▶ **Text shown**:

* * *

We have directly observed that the vast majority of painful conditions resolve or recede to the background – within the 90-percent range.

We feel it is the birthright and natural condition of every person to expect that painful injuries and medical conditions can, will, and do get better with time and correct care.

We understand that when painful conditions fail to resolve or recede to the background, there must be some complicating factor or factors that are interfering with the natural process of healing.

We trust – and have frequently observed – that when these complicating factors are identified and addressed, the pain does indeed resolve or recede to the background.

We are committed to discovering what these complicating factors are and how to address them effectively. Often, we witness improvements in our residents whom others believed could not get better.

And that is why I believe and declare the end of chronic pain.

Chronic v. Complex
What I propose is that we replace the old language and conceptual model with a new one: “complex pain.”

When a painful condition gets better as expected, it is referred to as “simple pain.” When it does not, complicating factors are involved; and, is then identified as “complex pain.”

* * *

Chart comprehension data:
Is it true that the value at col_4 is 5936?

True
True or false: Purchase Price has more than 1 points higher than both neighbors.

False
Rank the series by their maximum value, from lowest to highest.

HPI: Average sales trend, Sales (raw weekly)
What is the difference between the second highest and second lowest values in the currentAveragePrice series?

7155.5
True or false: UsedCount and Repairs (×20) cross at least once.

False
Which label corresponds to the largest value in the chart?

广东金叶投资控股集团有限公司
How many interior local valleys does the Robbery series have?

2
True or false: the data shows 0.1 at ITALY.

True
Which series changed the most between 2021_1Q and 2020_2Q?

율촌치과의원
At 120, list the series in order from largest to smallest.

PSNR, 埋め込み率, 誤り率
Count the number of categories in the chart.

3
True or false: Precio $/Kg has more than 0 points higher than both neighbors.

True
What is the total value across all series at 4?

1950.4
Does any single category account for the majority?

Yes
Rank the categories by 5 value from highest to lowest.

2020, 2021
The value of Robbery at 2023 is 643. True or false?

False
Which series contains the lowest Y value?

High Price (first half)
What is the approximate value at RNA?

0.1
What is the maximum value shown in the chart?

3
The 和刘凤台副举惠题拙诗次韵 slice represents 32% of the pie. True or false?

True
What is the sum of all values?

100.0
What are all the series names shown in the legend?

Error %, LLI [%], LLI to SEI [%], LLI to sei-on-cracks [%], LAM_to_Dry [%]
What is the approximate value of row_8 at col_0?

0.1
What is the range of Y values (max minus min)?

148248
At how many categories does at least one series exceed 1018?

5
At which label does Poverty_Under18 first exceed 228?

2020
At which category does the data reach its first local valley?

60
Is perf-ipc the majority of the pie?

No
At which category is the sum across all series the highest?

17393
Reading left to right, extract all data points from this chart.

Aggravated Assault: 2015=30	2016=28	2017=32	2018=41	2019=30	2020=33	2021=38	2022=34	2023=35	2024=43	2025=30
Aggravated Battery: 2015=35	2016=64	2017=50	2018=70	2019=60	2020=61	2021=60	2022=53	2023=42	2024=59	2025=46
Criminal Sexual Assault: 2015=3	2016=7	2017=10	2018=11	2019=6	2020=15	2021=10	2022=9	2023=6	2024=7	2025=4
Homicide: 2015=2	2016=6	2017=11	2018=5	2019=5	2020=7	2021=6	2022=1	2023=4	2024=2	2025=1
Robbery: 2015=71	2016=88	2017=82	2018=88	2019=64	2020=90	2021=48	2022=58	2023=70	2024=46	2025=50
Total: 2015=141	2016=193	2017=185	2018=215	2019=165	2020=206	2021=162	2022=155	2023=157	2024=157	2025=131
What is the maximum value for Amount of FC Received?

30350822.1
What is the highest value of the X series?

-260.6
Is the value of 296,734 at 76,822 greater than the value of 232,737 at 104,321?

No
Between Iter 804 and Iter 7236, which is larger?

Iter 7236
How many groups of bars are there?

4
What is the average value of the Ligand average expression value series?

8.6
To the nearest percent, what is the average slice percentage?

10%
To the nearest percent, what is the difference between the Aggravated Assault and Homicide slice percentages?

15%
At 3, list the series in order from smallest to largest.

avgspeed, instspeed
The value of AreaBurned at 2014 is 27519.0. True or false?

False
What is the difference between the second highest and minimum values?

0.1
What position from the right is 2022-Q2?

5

* * *

▶ **What to work on**:
A: In the text about pain, what name is given to a painful condition that gets better as expected?
B: Write the next part of the text about pain, starting after its final sentence.
The records have no connection to the text about pain.

▶ **Task responses**:
A: Simple pain.

B:
At Sierra Tucson, our residents experiencing complex pain may require additional medical and, rarely, surgical care to support healing. Yet in any case, simple or complex, I propose that pain as an experience can and does resolve or recede with time and good care when there are no complicated issues getting in the way.

The good news: almost anyone can understand the reasons that interfere with healing, and there are effective strategies to address them all. The tougher news: it takes a strong determination and perseverance to apply the strategies consistently over time to get the desired results. Because of the challenges along the way, residents often benefit from coaching or guidance to untangle the complicating factors and achieve their goals. When challenges are more severe or deeply imbedded, coordinated expert treatment directed at the complex issues is required.

The Four Factors
My studies and explorations have led me to identify four major complicating factors that interfere with the natural healing of painful conditions. All four factors must be addressed in a coordinated fashion to unlock a complex pain scenario.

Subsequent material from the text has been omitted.